If you're already in our training program, just follow the meeting number one script from here. If you're not, then what I'd say is just take half an hour or an hour and think through like what is my unique value proposition. Not my products, not the company I represent, what is unique that I can bring to the relationship? And spend some time putting some words to that. And the more clear you can get in that vision, the more prepared you'll be for this type of conversation. So, from there, again, focus on what's the CPA's vision, what's their biggest objection or challenge, how can you help them get there. Allow them to pull that information out of you.


Then at the end of the first meeting, which ideally should be 45 minutes to an hour, if at the end of that meeting you feel like you've gotten to understand enough about their practice. Ideally, they have really good clients that are attractive for you to work with. Ideally, they have the trust and respect to those clients. In our training, we call it they are the go-to professional. And ideally, they see the value in potentially working with you. They're not fighting you the whole way, they have what we call the aha moment. If they are those three things and you've really appropriately diagnosed their firm and you genuinely feel like you could help that individual, then at that point you want to talk about scheduling a second meeting.


Again, don't try to sell them on anything at the end of the first meeting. All you're trying to do is what I just went over. Do they have the clients? Are they the go-to professional? Do they have the aha moment? Can you help this individual? If so, schedule a second meeting where you're going to go into more details about what the relationship could look like. If not, be honest and just say, "I appreciate our time together. I don't think this is something that I'm going to be able to help with."


So, that's it from me. I hope this kind of brief conversation about the meeting number one is helpful as you can tell probably in my energy as I start talking about the meetings.
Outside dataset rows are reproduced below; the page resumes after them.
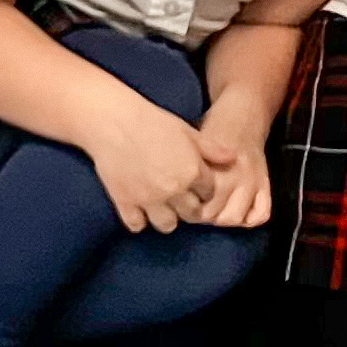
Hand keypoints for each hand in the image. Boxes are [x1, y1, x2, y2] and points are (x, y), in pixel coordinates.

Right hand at [89, 96, 222, 233]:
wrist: (113, 121)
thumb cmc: (153, 122)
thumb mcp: (187, 132)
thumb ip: (211, 149)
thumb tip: (233, 158)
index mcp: (192, 172)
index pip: (210, 194)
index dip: (205, 190)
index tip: (199, 187)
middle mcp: (174, 190)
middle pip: (192, 214)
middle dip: (190, 209)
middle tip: (183, 200)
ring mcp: (149, 199)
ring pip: (167, 225)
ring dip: (167, 218)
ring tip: (163, 207)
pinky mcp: (126, 203)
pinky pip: (137, 225)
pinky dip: (139, 220)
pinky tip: (140, 210)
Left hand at [193, 104, 273, 229]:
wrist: (243, 113)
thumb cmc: (212, 128)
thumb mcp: (193, 145)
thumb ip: (187, 171)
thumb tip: (175, 199)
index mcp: (212, 168)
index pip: (198, 206)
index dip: (186, 209)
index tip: (182, 203)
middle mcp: (234, 177)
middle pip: (215, 216)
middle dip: (203, 216)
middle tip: (196, 208)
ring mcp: (252, 182)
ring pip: (235, 218)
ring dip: (223, 219)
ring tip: (215, 211)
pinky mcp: (264, 183)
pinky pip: (262, 213)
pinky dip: (250, 219)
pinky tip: (239, 213)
They are really fun. When you can get to a circumstance where you're confident enough to sit down next to any CPA, whether they're at a small CPA practice doing $250,000 a year of revenue or whether they're at a large CPA firm with 11 other partners doing $4.5 million of revenue, whatever CPA. And you know confidently that you've had enough conversations with CPAs, you've prepared enough with your value proposition. You have the scripts and the training to be able to effectively build this partnership, it gets really, really fun.


So, best of luck out there with the CPA meetings. Let us know if this information is helpful and I'll look forward to seeing you again in another video. That's it for me today.